Dépôts sauvages à Vaulx-en-Velin : la ville sort les appareils photo et durcit les amendes
Un canapé abandonné au pied d'un immeuble, des gravats déversés en lisière d'un espace naturel, des sacs éventrés près d'un local à poubelles : ces images, la Ville de Vaulx-en-Velin en a assez de les payer. Selon la municipalité, plus de 350 000 euros sont dépensés chaque année pour enlever et traiter les dépôts sauvages sur son territoire, qu'ils se trouvent dans les quartiers ou dans les zones de nature. Un montant qui a justifié, annoncé le 5 août, un tour de vis sur les sanctions.

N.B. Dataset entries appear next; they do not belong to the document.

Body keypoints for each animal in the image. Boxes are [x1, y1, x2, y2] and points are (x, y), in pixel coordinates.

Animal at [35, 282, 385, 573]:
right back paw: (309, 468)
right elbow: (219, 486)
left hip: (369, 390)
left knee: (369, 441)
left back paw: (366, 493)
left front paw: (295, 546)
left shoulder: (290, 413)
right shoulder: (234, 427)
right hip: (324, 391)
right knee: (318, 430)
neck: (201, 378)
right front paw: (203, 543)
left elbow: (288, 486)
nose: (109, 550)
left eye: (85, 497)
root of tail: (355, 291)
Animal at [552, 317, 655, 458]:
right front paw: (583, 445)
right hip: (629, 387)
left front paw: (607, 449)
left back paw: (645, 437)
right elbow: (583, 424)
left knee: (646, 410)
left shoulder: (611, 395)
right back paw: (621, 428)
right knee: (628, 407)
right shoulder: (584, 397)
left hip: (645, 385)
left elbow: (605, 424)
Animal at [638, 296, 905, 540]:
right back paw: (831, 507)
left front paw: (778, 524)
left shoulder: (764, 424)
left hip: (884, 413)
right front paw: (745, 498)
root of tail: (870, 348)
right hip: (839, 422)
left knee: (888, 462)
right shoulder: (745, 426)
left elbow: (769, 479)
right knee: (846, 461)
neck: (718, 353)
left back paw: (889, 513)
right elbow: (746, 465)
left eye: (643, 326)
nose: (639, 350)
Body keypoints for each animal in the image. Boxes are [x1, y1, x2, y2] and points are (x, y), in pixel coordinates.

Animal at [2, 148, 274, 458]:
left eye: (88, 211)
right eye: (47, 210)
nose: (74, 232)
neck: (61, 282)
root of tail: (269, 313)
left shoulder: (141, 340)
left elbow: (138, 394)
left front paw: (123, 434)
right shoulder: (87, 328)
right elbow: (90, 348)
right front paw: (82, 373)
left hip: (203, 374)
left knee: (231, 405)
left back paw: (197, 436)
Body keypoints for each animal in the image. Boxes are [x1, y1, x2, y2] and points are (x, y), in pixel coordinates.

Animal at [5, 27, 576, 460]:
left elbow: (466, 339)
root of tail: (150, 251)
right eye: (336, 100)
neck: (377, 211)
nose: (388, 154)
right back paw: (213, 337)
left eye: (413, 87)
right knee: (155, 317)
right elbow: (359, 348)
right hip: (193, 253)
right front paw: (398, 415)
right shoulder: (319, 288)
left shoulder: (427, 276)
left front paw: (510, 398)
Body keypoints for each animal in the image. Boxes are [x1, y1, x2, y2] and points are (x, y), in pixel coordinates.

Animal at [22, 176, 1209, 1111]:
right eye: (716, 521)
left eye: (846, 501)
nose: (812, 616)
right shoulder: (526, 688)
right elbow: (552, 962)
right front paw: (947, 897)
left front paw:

Des capteurs photographiques ont été installés à divers points de la commune. Leur rôle : identifier les auteurs d'infractions pour permettre leur verbalisation. Les amendes encourues grimpent désormais jusqu'à 2 250 euros pour les professionnels et 1 500 euros pour les particuliers, auxquels s'ajoute la facture de l'enlèvement et du traitement des déchets. Ce durcissement local s'inscrit dans un mouvement national : depuis le 5 juin 2026, la loi a également relevé les amendes forfaitaires pour abandon de déchets, qui peuvent atteindre 135 euros par objet abandonné, contre des montants nettement inférieurs auparavant, selon le ministère de la Transition écologique.
Reste que l'usage de pièges photographiques par les communes navigue dans un flou juridique. Contrairement à la vidéoprotection classique, encadrée par le code de la sécurité intérieure, ces dispositifs ne disposent d'aucun cadre législatif dédié. Le ministère de la Justice a précisé que leur déploiement dans une enquête pénale suppose en principe une autorisation du procureur ou d'un juge, ce qui a conduit plusieurs élus, dont le sénateur Stéphane Le Rudulier, à réclamer une loi plus précise sur le sujet. L'association de collectivités Amorce plaide de son côté pour un plan national contre les dépôts sauvages, jugeant les communes insuffisamment équipées et outillées pour sanctionner efficacement ces infractions, un constat partagé par plusieurs élus ruraux qui dénoncent l'ineffectivité des poursuites une fois l'auteur identifié.
À Vaulx-en-Velin, la municipalité mise aussi sur les alternatives légales et gratuites pour éviter les dérives. La déchèterie donnerie de la commune, ouverte du lundi au samedi de 8h30 à 12h, accueille les habitants sans frais. La Métropole de Lyon propose en complément un service de collecte à domicile des encombrants et du gros électroménager, accessible sur rendez-vous auprès du service Allo'Vaulx ou directement en ligne, limitant les excuses pour se débarrasser d'un vieux matelas sur le trottoir.
Reste à voir si la multiplication des amendes suffira à faire reculer un phénomène qui, à Vaulx-en-Velin comme ailleurs dans la métropole, dépend autant de la sévérité des sanctions que de la facilité d'accès aux solutions légales.